§ **Texto fuente**
Pero para terapia voy al terapeuta. El arte es solo arte”.
Han pasado cuatro años entre el mediocre What will we be, y este Mala, mucho más delicado, preciosista y agradable de escuchar.
Parecen más si se considera que entre su debut, en 2002, y 2009 editó siete álbumes. “Lo que ha pasado es que dediqué este tiempo al arte visual.
Tuve mi primera exposición individual en Nueva York el mismo mes en el que publiqué mi primer disco. Pero nunca le presté el interés que debía. Editar un álbum lleva mucho esfuerzo y la mayoría de las veces la parte visual de mi trabajo ha terminado integrada en el disco. No quería eso. Es otro proceso y quería dedicarle más tiempo”.
Ha cambiado de aspecto, ya no es ese hippie de largas melenas y barba de apóstol que tan bien lucía en las portadas cuando a mediados de la pasada década fue parte del renacimiento del folk en versión hipster. Ahora es tan pulcro que protagoniza campañas para marcas de ropa elegante.
Y aunque cuando habla en español mantiene el acento venezolano adquirido en su infancia en Caracas y ese discurso tan sincero que roza la candidez —“todo en mi vida es un experimento.
Soy el tipo de persona a la que le dices, ‘el fuego te va a quemar’. Y posiblemente necesite quemarme 10 veces, antes de aprender.

§ **Tu tarea**
Escribe, por favor, cómo sigue el texto sobre el disco Mala a partir de su última frase.

§ **Los datos**
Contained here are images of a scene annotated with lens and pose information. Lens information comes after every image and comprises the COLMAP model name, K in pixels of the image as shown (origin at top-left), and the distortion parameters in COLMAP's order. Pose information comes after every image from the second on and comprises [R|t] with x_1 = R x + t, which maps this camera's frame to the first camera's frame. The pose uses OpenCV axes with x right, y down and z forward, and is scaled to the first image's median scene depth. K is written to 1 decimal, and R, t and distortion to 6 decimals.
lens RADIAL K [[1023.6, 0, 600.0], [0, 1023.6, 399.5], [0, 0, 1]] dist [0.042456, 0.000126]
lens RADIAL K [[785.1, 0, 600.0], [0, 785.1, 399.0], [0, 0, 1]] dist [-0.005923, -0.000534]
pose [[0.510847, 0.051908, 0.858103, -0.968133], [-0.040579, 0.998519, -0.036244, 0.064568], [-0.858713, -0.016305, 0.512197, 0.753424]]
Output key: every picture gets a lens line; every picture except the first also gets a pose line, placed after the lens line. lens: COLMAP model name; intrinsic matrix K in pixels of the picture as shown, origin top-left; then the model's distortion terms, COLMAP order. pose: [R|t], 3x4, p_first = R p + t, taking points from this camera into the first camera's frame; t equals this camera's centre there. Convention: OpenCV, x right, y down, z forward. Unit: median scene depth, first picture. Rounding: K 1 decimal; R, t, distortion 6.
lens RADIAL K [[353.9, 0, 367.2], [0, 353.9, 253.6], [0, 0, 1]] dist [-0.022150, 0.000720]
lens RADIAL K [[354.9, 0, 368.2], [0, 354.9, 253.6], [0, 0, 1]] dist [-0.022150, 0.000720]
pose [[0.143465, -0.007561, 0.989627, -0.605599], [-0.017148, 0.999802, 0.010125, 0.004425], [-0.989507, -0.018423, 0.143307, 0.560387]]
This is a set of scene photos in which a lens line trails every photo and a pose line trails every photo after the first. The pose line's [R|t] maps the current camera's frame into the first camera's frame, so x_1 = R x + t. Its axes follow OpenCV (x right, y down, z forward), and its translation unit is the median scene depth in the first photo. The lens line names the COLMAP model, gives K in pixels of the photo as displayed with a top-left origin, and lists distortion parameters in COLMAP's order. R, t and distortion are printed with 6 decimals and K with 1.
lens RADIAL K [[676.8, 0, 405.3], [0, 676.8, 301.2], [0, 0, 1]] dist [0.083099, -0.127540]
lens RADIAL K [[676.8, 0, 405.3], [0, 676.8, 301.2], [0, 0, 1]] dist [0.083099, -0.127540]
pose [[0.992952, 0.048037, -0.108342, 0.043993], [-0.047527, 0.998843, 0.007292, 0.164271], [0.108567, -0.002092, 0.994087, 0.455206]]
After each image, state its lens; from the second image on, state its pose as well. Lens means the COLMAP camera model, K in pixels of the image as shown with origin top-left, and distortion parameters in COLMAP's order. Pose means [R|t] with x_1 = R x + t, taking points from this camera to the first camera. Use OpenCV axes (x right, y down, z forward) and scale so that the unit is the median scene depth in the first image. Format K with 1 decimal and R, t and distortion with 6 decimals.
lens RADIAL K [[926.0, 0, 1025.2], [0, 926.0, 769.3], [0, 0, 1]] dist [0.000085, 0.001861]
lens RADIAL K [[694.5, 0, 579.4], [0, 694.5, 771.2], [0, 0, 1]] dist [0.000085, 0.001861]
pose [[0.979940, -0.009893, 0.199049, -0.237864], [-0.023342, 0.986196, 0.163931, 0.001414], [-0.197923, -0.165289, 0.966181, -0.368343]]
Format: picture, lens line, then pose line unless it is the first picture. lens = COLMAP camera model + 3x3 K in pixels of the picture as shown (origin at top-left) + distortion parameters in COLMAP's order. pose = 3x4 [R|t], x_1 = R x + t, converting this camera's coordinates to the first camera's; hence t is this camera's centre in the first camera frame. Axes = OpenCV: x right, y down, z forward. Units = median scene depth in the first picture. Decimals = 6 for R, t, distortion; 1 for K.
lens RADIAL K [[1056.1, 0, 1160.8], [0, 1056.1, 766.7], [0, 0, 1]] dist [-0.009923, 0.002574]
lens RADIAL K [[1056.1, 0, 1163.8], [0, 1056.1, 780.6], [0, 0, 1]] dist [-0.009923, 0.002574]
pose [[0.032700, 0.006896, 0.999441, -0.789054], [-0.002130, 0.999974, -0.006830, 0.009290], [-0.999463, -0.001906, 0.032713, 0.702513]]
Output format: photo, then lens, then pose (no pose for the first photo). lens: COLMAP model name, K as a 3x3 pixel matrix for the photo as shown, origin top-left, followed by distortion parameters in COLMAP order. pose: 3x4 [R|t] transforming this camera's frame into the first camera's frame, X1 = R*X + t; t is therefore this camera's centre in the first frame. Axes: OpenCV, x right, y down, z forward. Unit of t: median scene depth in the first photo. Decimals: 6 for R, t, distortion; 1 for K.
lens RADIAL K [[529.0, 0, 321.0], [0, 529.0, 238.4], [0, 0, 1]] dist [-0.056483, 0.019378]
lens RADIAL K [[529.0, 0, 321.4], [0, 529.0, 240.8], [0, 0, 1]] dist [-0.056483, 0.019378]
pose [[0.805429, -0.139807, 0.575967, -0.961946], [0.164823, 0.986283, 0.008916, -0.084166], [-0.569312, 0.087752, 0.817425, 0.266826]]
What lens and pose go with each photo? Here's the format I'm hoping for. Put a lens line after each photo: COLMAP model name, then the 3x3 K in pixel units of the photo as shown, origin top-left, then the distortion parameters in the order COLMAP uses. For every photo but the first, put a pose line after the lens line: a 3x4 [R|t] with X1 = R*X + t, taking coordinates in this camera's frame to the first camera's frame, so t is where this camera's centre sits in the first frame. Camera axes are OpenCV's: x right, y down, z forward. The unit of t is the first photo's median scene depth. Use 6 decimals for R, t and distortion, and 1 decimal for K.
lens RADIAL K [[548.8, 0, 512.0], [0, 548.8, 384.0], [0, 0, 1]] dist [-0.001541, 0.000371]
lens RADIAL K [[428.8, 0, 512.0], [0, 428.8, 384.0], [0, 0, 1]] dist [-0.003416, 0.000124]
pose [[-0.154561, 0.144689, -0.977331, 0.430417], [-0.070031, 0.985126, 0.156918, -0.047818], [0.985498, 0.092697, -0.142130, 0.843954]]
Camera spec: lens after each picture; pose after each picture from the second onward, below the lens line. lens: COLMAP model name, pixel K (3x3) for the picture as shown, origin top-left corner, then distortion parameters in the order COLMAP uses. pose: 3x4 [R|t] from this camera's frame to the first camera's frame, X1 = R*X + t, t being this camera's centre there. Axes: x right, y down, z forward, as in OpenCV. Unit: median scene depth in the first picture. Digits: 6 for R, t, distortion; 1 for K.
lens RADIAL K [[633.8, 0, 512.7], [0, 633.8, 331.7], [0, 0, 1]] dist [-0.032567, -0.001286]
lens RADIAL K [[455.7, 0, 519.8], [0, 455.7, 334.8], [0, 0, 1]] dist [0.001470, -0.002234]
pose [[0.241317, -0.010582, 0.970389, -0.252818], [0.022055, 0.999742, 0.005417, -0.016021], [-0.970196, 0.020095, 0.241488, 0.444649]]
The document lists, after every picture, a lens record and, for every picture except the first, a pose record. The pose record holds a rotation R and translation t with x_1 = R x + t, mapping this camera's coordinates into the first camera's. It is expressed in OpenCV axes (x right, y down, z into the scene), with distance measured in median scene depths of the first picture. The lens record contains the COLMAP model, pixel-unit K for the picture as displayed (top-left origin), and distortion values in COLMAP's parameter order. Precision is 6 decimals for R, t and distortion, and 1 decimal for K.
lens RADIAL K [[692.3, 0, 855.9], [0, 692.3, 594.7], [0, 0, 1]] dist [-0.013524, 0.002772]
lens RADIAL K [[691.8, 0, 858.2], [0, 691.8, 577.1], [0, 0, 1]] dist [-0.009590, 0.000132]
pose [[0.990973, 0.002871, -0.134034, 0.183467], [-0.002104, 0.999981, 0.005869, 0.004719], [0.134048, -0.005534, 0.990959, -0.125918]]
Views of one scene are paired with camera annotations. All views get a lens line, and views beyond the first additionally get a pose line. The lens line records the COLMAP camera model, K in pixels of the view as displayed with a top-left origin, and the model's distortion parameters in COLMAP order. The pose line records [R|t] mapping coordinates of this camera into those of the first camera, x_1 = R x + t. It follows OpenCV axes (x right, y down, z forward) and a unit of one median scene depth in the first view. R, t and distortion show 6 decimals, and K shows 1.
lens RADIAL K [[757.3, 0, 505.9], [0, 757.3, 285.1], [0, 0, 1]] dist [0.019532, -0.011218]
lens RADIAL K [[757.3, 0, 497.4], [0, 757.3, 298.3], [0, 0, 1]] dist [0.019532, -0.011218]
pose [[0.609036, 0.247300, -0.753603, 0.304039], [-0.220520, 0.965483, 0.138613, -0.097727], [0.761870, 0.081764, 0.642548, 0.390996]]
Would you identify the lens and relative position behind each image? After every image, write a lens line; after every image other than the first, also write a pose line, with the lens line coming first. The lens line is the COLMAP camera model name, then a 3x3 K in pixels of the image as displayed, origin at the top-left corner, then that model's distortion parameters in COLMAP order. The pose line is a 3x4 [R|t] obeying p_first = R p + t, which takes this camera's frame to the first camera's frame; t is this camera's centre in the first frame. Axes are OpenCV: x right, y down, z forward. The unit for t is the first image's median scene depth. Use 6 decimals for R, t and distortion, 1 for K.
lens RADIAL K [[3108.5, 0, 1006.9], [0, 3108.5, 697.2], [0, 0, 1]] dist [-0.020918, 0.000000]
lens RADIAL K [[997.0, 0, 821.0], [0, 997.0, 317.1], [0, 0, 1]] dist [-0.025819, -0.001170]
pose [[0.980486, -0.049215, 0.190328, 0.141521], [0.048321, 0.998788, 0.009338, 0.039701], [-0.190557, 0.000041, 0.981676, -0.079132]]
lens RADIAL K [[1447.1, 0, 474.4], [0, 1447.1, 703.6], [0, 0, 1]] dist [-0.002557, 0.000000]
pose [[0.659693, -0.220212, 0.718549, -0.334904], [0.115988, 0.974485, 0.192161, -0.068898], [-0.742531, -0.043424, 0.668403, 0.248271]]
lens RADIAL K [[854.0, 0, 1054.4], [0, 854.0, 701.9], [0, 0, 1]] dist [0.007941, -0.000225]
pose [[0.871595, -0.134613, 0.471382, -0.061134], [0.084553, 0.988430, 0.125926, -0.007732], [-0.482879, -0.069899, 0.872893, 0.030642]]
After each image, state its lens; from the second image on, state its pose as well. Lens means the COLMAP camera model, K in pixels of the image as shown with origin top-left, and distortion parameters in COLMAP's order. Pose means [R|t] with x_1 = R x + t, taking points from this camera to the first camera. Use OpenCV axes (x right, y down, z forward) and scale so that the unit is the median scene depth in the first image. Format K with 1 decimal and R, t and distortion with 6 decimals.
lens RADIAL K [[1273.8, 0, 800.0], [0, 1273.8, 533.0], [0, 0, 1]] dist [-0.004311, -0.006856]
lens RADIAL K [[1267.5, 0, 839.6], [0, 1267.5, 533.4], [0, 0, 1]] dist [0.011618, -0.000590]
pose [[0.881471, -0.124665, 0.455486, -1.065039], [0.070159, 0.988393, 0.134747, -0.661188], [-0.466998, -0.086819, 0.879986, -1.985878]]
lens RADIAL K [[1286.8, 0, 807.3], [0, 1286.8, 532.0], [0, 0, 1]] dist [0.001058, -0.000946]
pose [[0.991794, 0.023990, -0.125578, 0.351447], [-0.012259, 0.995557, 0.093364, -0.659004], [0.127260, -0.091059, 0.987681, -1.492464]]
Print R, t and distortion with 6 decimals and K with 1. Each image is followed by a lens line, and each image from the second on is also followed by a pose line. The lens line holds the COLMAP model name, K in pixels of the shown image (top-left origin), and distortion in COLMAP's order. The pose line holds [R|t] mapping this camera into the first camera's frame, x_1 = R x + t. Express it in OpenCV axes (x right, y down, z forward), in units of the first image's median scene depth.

§ **Respuesta**
Ya sé cómo es eso y no me gusta para nada, pero no puedo evitarlo”—, parece más propenso a ataques de ira. Un par de menciones a datos que figuran en la hoja de prensa enviada por su compañía que no son exactos y Banhart se calienta. “¡la cagaron, la cagaron. No me lo puedo creer!”.
Parece consciente de que su rápida llegada a la fama le hizo perder el norte. Banhart era un desconocido que vivía en la semiindigencia en 2000. “Michael Gira me salvó la vida. Hace 12 años yo estaba viviendo en un club de salsa abandonado en Brooklyn. Y él no solo me salvó, me dio la vida que yo quería. Le pasé una casete con mis canciones. Yo estaba obsesionado con Swans desde joven. Aunque mi primer álbum no refleja esto, ¡yo pensaba que estaba haciendo un álbum de Pere Ubu o de Neu! Pero solo tenía una guitarra acústica. Y cuando Michael me escribió me cagué en los pantalones”.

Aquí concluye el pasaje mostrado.